El objetivo es emparejar la infancia y juventud del filólogo, escritor y profesor de Oxford con el océano donde hallaba cada detalle de sus obras. Para ello, la narración toma como eje la participación del poeta-lingüísta en la Primera Guerra Mundial. Así, el protagonista va recordando, sumido en la fiebre de las trincheras, en medio de la niebla que se extendía en la masacre del Somme, su propio despertar a la vida. Con la muerte temprana del padre, cambiará su feliz infancia idílica. Su madre tiene que trasladarle a él y a su hermano a Birmingham. Desafortunadamente, pasa como un suspiro la figura inmensa de su progenitora, y la muerte temprana de esta apenas es explicada. Pero allí aparece la figura del sacerdote oratoriano de ascendencia andaluza Francis Xavier Morgan, hombre formado desde una gran exigencia intelectual, que se convertirá en el tutor de los dos hermanos. La amistad que brinda el religioso a los huérfanos aparece especialmente destacada, pues acabará forjando gran parte del carácter de aquellos jóvenes inquietos que formaron el T.C.B.S., —las iniciales del Tea Club and Barrovian Society—, una alianza que les marcará. Paralelamente, la cinta da pie a la educación sentimental del protagonista con el enamoramiento de una compañera del pequeño internado familiar, Edith Mary Bratt. Ella será el otro pilar sobre el que se vertebrará el futuro de Tolkien. La peripecia de este amor, obligado a mantenerse desde la distancia, será también un faro para el joven militar cuando en medio de la batalla se aferre a la esperanza que le posibilita. Los cráteres de las bombas y el paisaje desolado tras el combate serán el caldo de cultivo propicio para desplegar su propio universo mitológico, lo que después vino a denominar ‘la eucatástrofe’, o sea, el término con el que daba a entender el fondo de sus historias, los personajes de sus ficciones, la lucha del bien contra el mal, y aquellos finales donde la bondad triunfa.

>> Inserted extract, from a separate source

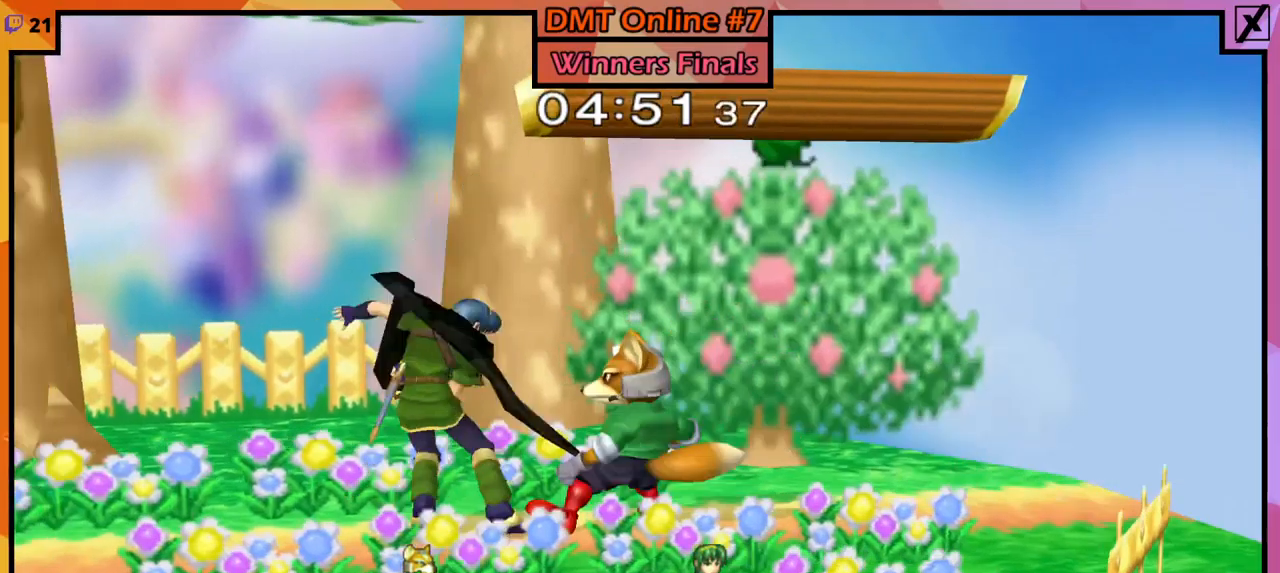
{"buttons": ["L1", "R1"], "left_stick": "center", "right_stick": "down", "events": [[133, "L1", "down"], [133, "R1", "down"], [200, "right_stick", "down"], [400, "left_stick", "center"]]}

Los guiños a la estética de la película El Señor de los Anillos son una constante. La comarca, en la primera infancia llena de verde y luz. La tierra oscura, más tarde, en la batalla, con los Nazgûl trotando entre los cadáveres o con la niebla de las Quebradas de los Túmulos extendiéndose por la naturaleza destruida. Y con la joven “doncella enguirnaldada de un brillante resplandor” representada en Edith/Galadriel. La banda sonora de Thomas Newman es profundamente sentimental, con vientos, cuerdas y coros como ya había realizado en American Beauty o Buscando a Nemo. La puesta en escena marca los contrastes entre el territorio de la paz y el de la devastación de la guerra donde se sitúan los personajes.

Pese al diseño de producción, falta guion. Faltan resortes, drama y hondura. Agradar al gran público no es sinónimo de aplanar el relato. Todo es demasiado previsible e incluso vacío y desmotivado. Tolkien fue un maestro de la fuerza de la metáfora, de la actualidad significativa del mito, de mostrar en lo escondido. El director Dome Karukoski ha sido una mala elección. Estoy seguro de que Peter Jackson lo hubiera hecho mucho mejor.

A pesar de todo, este biopic sencillo puede ser una ocasión excelente para conocer a este genio de la narración. El intento era sugerente, indagar en la historia personal para hallar las fuentes de la obra. Y este final incompleto puede quedar para el espectador. No lo dejéis de hacer.